In 1911 Russia, Yakov Bok is tired of his difficult life in the shtetl. So, after his wife leaves him for another man, Yakov travels to Kiev in hopes of making a better living. When he helps a drunken man who is passed out in the snow, Yakov is offered a job supervising a brick yard. However, in order to take this job, Yakov must live in a part of the city forbidden to Jews.

It is this circumstance followed by a series of mishaps that ends up with Yakov being accused of murdering a boy he chased away from the brick yard. As the case continues, it becomes clear that the murder is being used by authorities an an excuse to trump up charges of ritual murder against the Jewish community.

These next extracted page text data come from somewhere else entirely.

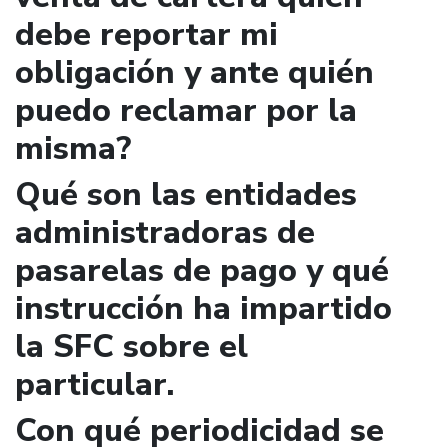
debe reportar mi
obligación y ante quién
puedo reclamar por la
misma?
Qué son las entidades
administradoras de
pasarelas de pago y qué
instrucción ha impartido
la SFC sobre el
particular.
Con qué periodicidad se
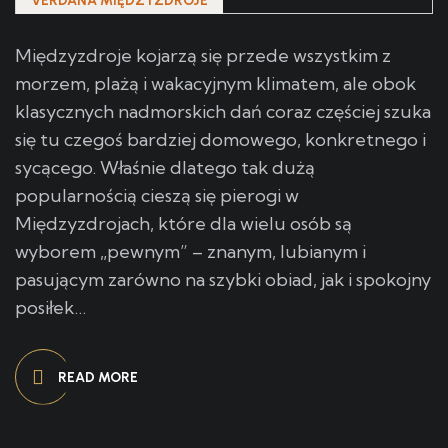
VERDANA MIĘDZYZDROJE
Międzyzdroje kojarzą się przede wszystkim z
morzem, plażą i wakacyjnym klimatem, ale obok
klasycznych nadmorskich dań coraz częściej szuka
się tu czegoś bardziej domowego, konkretnego i
sycącego. Właśnie dlatego tak dużą
popularnością cieszą się pierogi w
Międzyzdrojach, które dla wielu osób są
wyborem „pewnym” – znanym, lubianym i
pasującym zarówno na szybki obiad, jak i spokojny
posiłek…
READ MORE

The novel becomes more and more difficult to read as literally everything that happens to Yakov makes things worse for him. The gentiles he knows in Kiev tell lies about him. Once he is in prison, the jailers do everything they can to incriminate him, including trying to entrap him into breaking the rules or admitting his guilt.

Yakov goes into jail a nonpolitical, irreligious, naive man who hopes for justice, and the novel is partially about his development into an angry man who refuses to be beaten. Although almost nothing in the way of plot or action happens from the time he goes to jail, I was absolutely compelled to finish reading.

Written in a storytelling fashion that I associate with the tales of Sholem Aleichem or Isaac Bashevis Singer, this novel is more grim than most of the stories I’ve read by these other writers. However, both The Fixer and The Bloody Hoax, by Aleichem, are based on a true event from 1911 Kiev, called the Beiliss blood libel case.